IP-10 is a potent T cell and NK cell chemoattactant (38), and BPF is associated with T cell infiltration, in which CD4 or CD8 lymphocytes modulate production of profibrotic mediators from mononuclear phagocytes (43, 44). Furthermore, the fibrotic response to bleomycin is significantly reduced in athymic mice (43). Depletion of CD4 or CD8 lymphocytes attenuates BPF (44). Interestingly, combined depletion of CD4 and CD8 lymphocytes has a greater than additive benefit over depletion of either subset alone (44). Systemic administration of IP-10 did not lead to any alteration in lung lymphocyte populations or NK cells. These studies suggest an alternative biological role for IP-10 in BPF other than lymphocyte recruitment, specifically in the regulation of angiogenesis. We cannot exclude that other chemokines or chemoattractants may be recruiting T cells and NK cells in this model. Moreover, recent work calls into question the role of the adaptive immune response in BPF and supports the idea that IP-10 is working in a T cell-independent manner (45)
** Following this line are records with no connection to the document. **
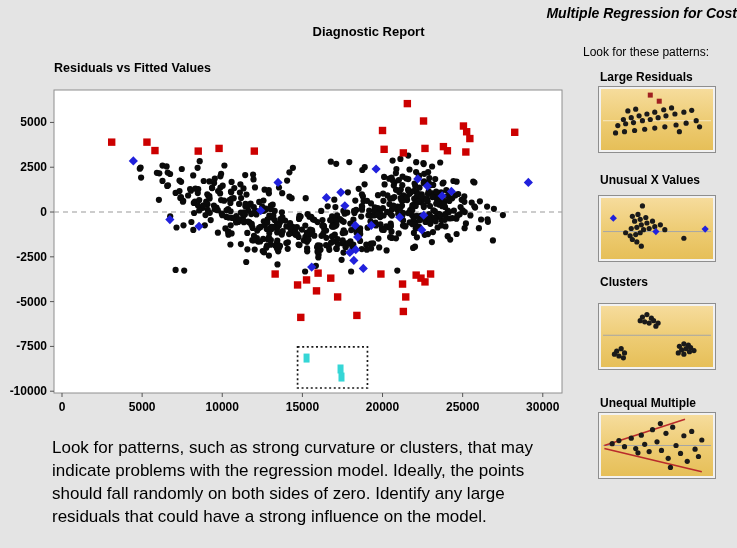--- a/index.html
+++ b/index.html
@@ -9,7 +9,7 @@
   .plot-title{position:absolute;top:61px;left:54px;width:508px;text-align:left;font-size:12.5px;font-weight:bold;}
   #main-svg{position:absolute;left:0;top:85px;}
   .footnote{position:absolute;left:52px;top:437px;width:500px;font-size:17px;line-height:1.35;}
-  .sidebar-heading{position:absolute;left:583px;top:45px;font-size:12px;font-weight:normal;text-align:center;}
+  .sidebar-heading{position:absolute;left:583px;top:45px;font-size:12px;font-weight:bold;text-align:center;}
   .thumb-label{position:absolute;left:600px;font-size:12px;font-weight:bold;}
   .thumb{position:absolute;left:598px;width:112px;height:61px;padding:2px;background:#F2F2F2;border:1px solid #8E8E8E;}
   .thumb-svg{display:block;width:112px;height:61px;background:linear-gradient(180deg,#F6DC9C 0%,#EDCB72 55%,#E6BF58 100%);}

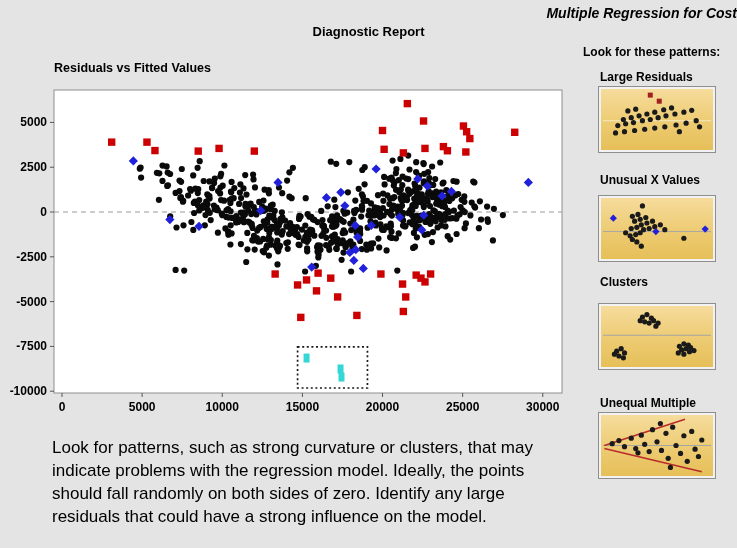--- a/index.html
+++ b/index.html
@@ -10,7 +10,7 @@
   #main-svg{position:absolute;left:0;top:85px;}
   .footnote{position:absolute;left:52px;top:437px;width:500px;font-size:17px;line-height:1.35;}
   .sidebar-heading{position:absolute;left:583px;top:45px;font-size:12px;font-weight:bold;text-align:center;}
-  .thumb-label{position:absolute;left:600px;font-size:12px;font-weight:bold;}
+  .thumb-label{position:absolute;left:600px;font-size:16px;font-weight:normal;}
   .thumb{position:absolute;left:598px;width:112px;height:61px;padding:2px;background:#F2F2F2;border:1px solid #8E8E8E;}
   .thumb-svg{display:block;width:112px;height:61px;background:linear-gradient(180deg,#F6DC9C 0%,#EDCB72 55%,#E6BF58 100%);}
 </style>

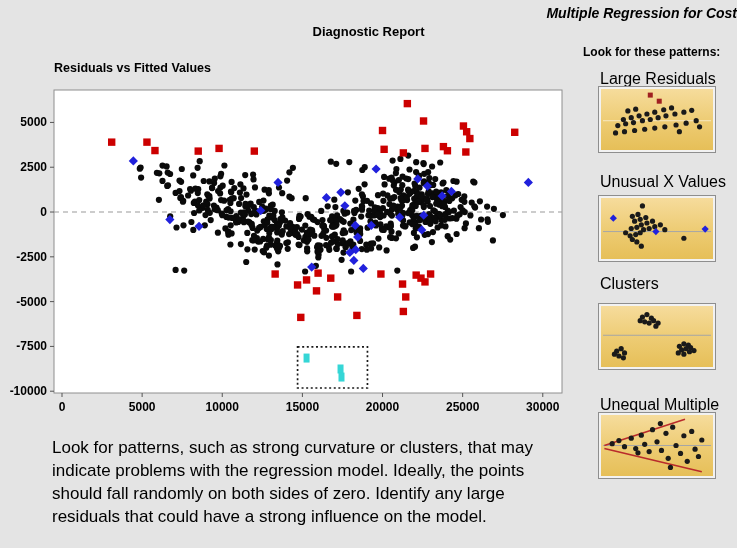--- a/index.html
+++ b/index.html
@@ -834,7 +834,7 @@
       </svg>
     </div>
 
-  <div class="thumb-label" style="top:275px">Clusters</div>
+  <div class="thumb-label" style="top:287px">Clusters</div>
   <div class="thumb" style="top:303px">
       <svg class="thumb-svg" viewBox="0 0 112 61">
         <line x1="2" y1="29.279999999999998" x2="110" y2="29.279999999999998" stroke="#A6A6A6" stroke-width="1"></line>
In conclusion, we have shown that in the context of BPF, a proangiogenic environment exists. This proangiogenic environment may be important in supporting fibroplasia and deposition of extracellular matrix during the pathogenesis of BPF. This persistent proangiogenic environment contrasts with the normal process of tissue repair, in which angiogenesis is usually rapidly expressed, transient, and tightly regulated (46, 47, 48). In addition, administration of IP-10 attenuates the fibrotic response to bleomycin through a mechanism that is independent of fibroblast proliferation or alteration of lung lymphocyte or NK cell populations. Our findings support the idea that IP-10 inhibits fibroplasia and deposition of extracellular matrix by regulating angiogenesis. These results suggest that targeting the regulation of angiogenesis may represent a viable therapeutic option for the treatment of pulmonary fibrosis.
This work was supported in part by National Institutes of Health Grants HL03906 (to M.P.K), CA66180 (to D.A.A), and P50HL56402 and P50HL60289 (to R.M.S). J.A.B is the recipient of a Glaxo Wellcome fellowship award.
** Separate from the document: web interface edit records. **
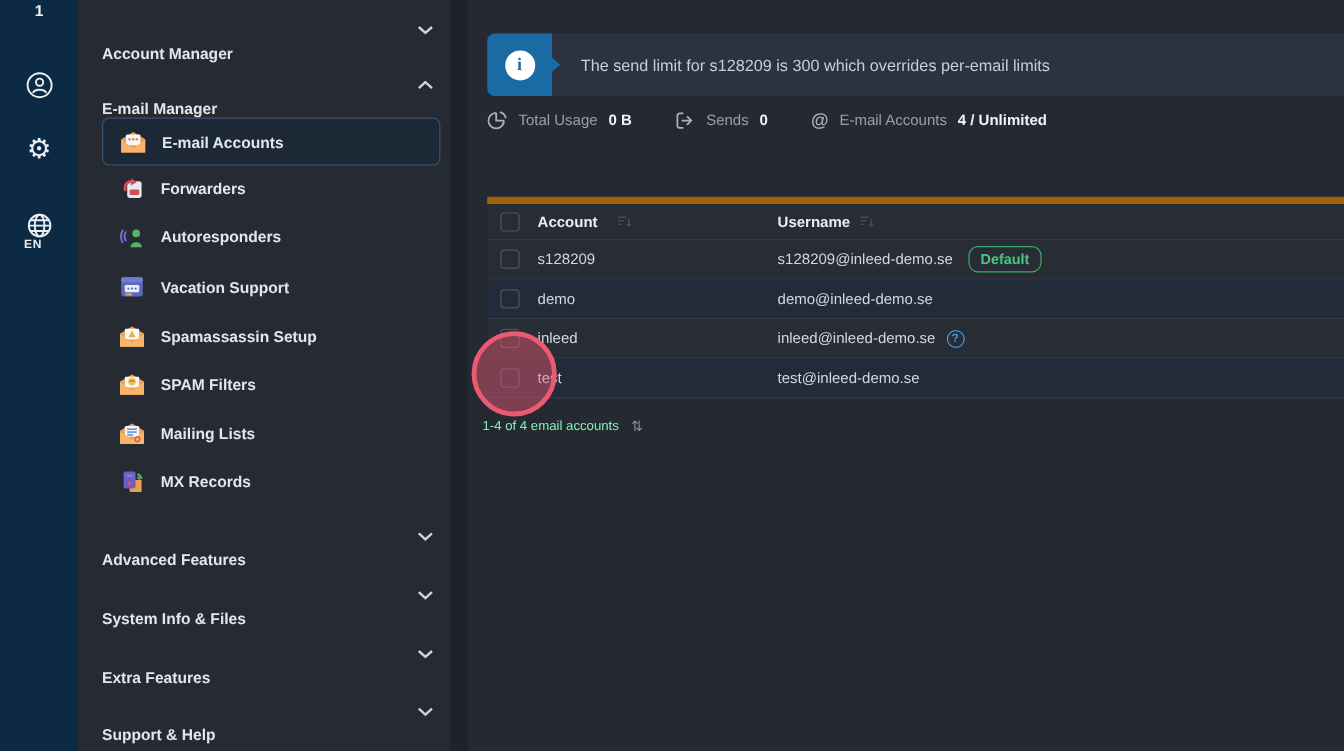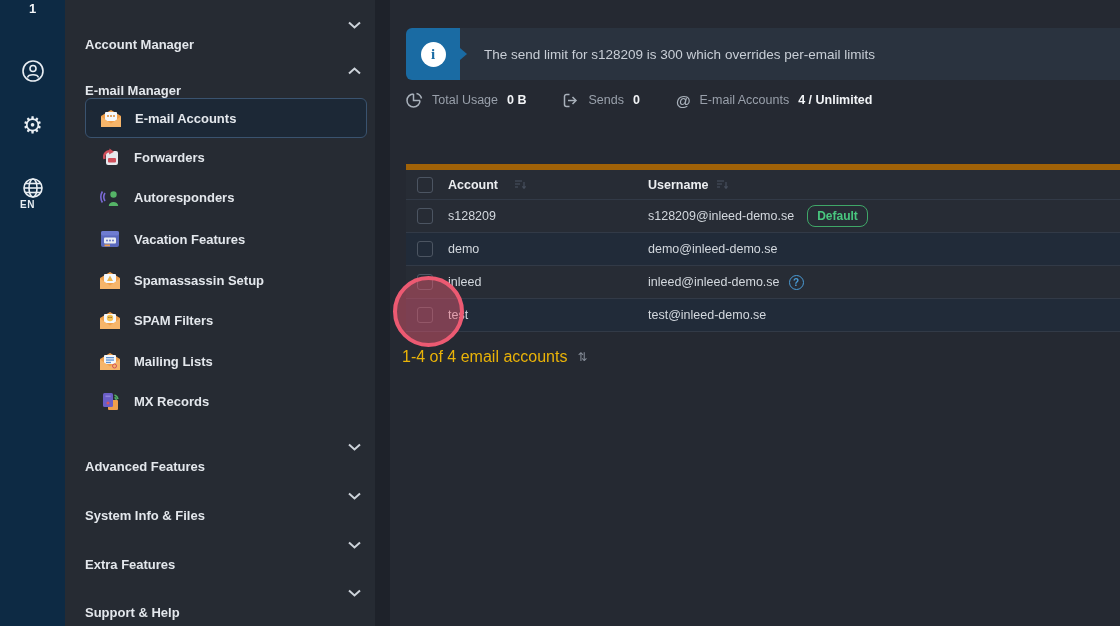--- a/index.html
+++ b/index.html
@@ -192,7 +192,7 @@
         <rect x="4.5" y="14.5" width="5.5" height="1.8" fill="#ef9f4b"></rect>
       </svg>
     </span>
-    <span class="lbl">Vacation Features</span>
+    <span class="lbl">Vacation Support</span>
   </div>
 
   <div class="side-item" style="top:260px;">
Abbreviations used in this paper: IPF, idiopathic pulmonary fibrosis; BPF, bleomycin-induced pulmonary fibrosis; CMP, corneal micropocket; HSA, human serum albumin; MIP-2, macrophage inflammatory protein-2; IP-10, IFN-γ-inducible protein; ELR, Glu-Leu-Arg; GRO, growth-related oncogene; ULAM, unit for laboratory animal medicine; PDGF, platelet-derived growth factor.